Search the data for the string "wall" and extract every line where it appears.

→ EXTRACTED ENTRIES

------------------------

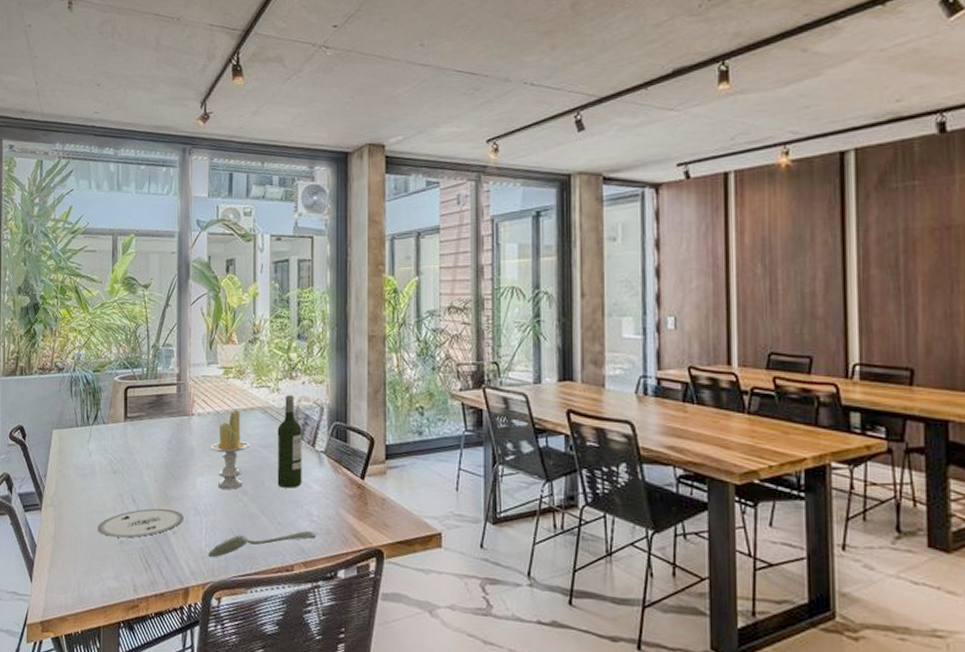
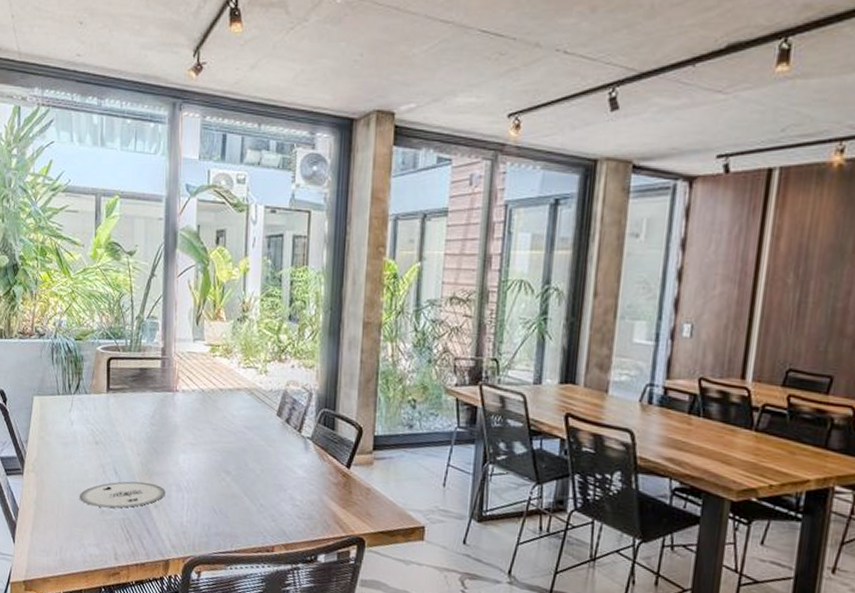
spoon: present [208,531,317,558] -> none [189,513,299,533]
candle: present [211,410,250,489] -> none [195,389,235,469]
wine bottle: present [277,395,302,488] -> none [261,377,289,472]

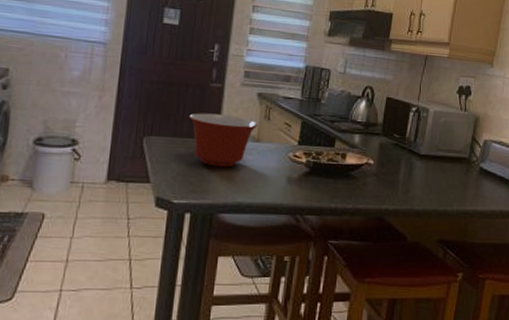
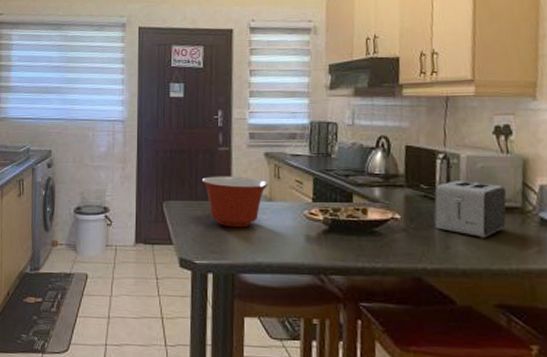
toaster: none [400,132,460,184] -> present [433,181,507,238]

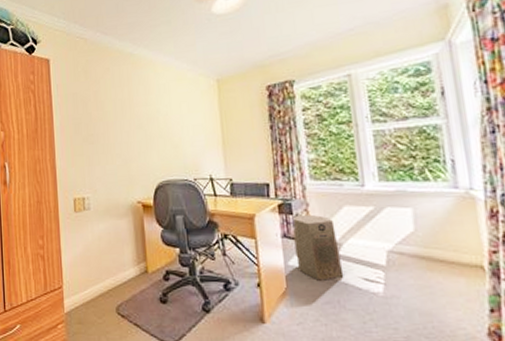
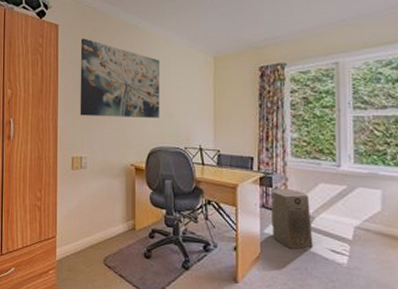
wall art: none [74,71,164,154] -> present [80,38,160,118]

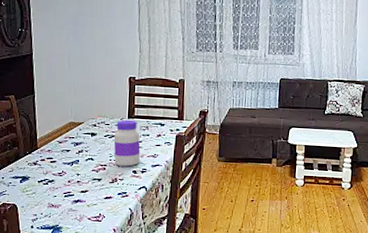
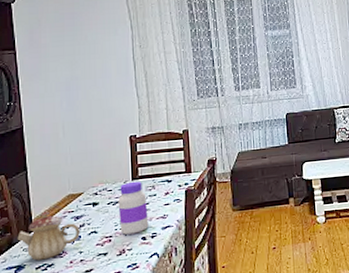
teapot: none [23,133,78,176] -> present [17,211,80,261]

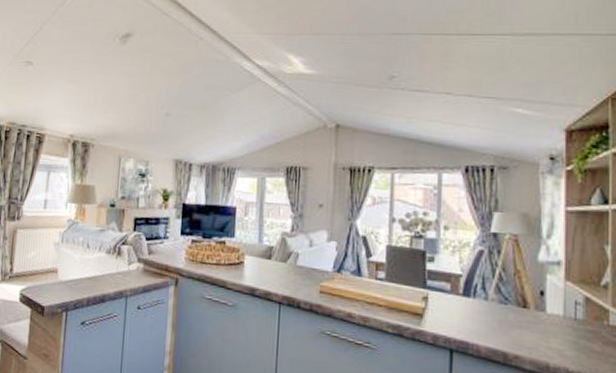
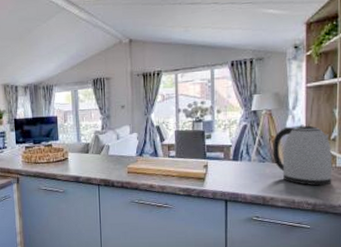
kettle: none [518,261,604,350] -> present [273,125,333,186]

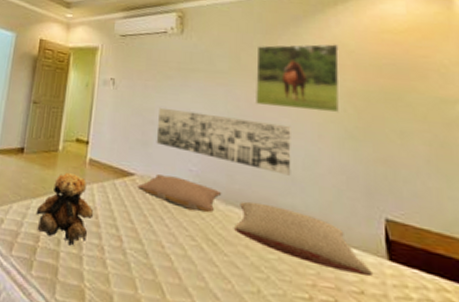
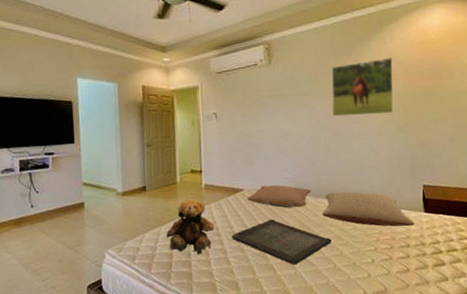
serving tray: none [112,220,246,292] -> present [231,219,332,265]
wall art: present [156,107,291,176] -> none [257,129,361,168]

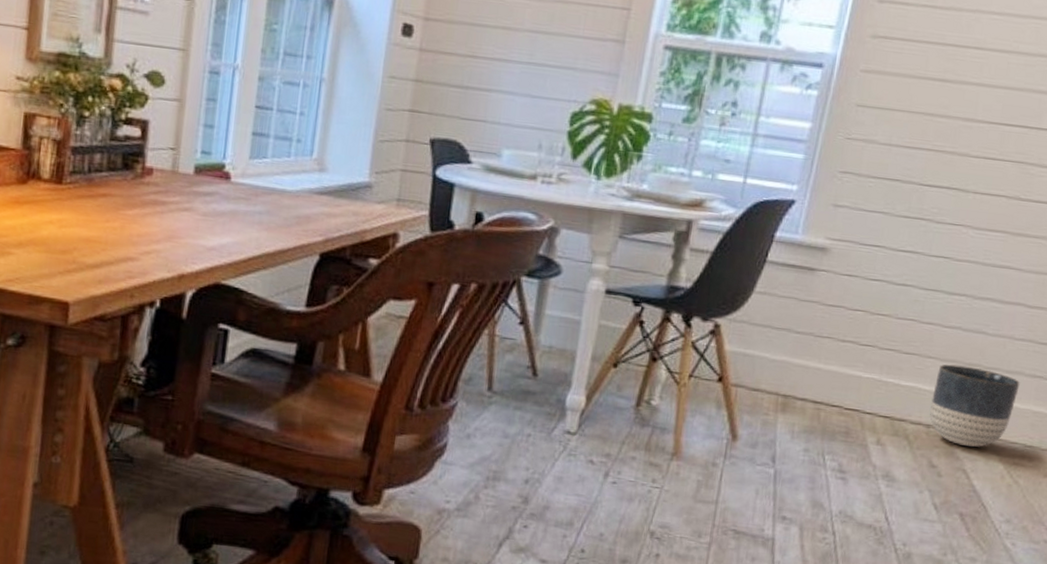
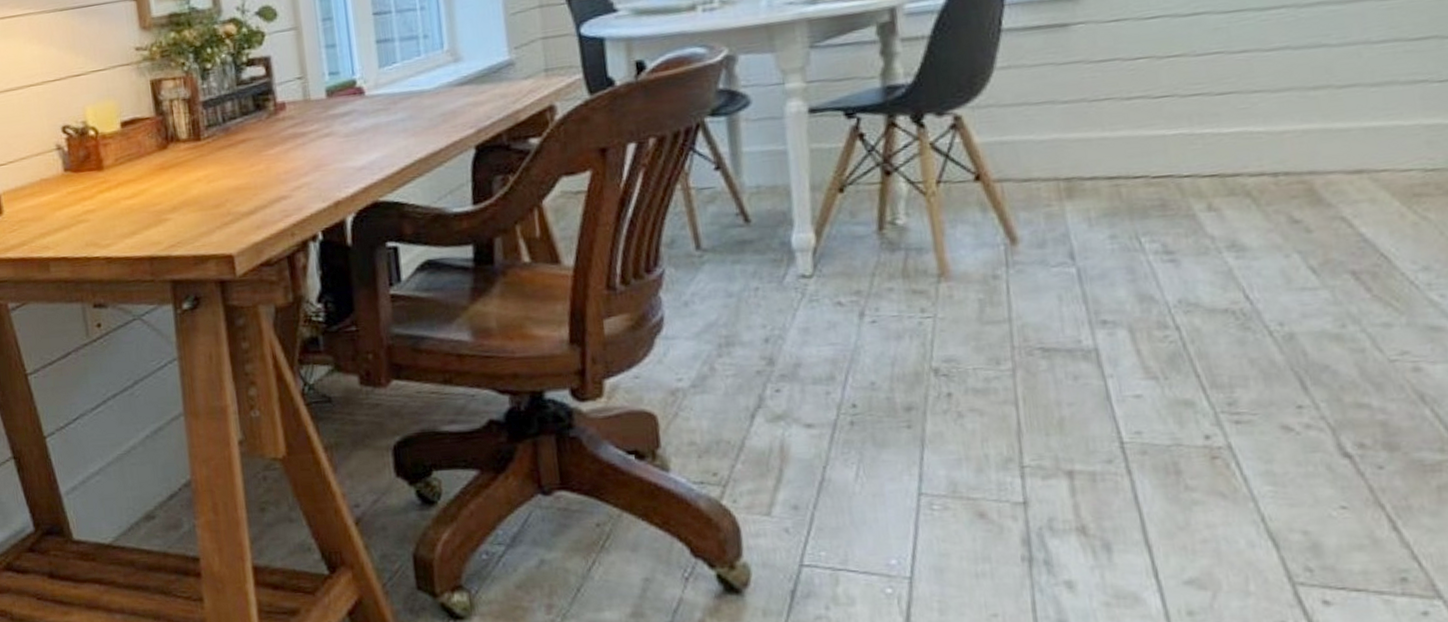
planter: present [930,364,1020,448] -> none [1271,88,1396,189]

------------------------

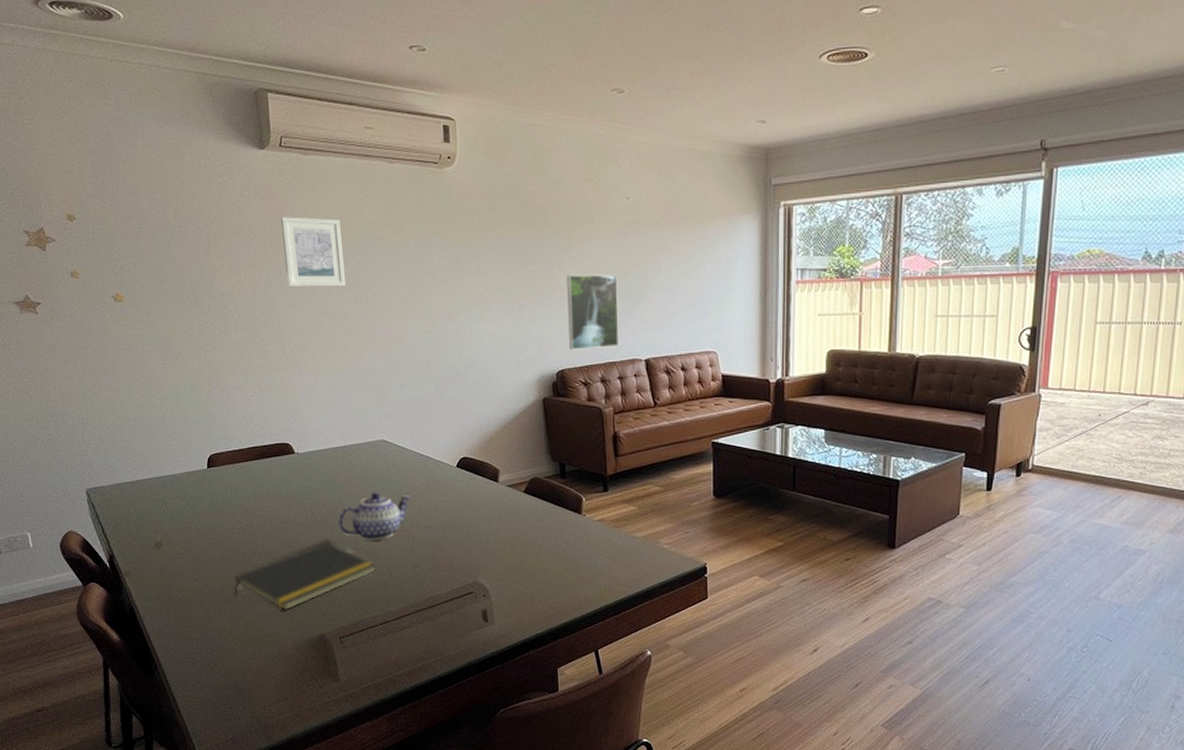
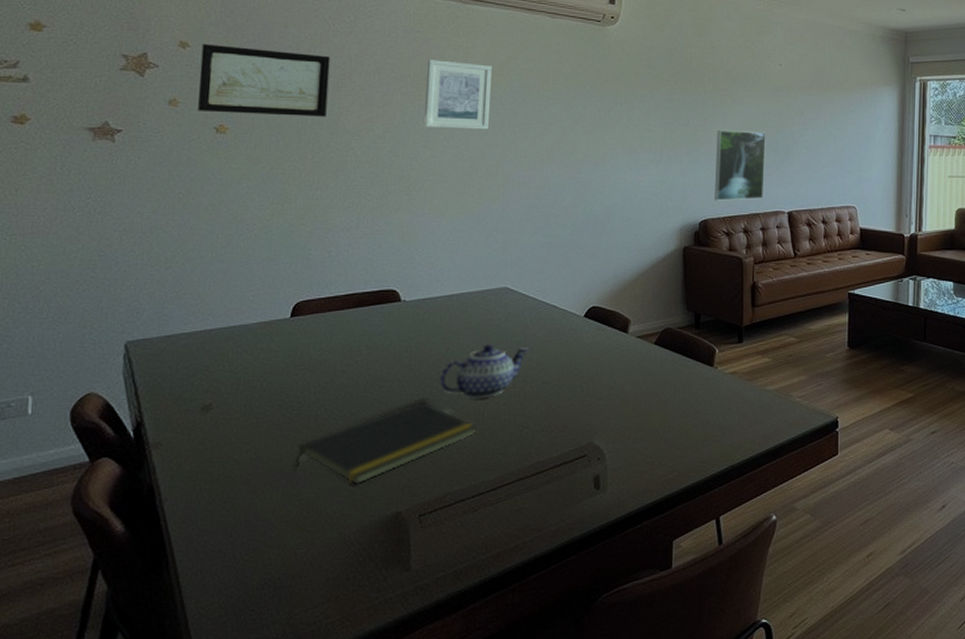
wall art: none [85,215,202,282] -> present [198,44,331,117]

------------------------

→ WRITTEN SOLUTION
wall art: none [74,71,164,154] -> present [80,38,160,118]
wall art: present [156,107,291,176] -> none [257,129,361,168]
wall art: none [85,215,202,282] -> present [198,44,331,117]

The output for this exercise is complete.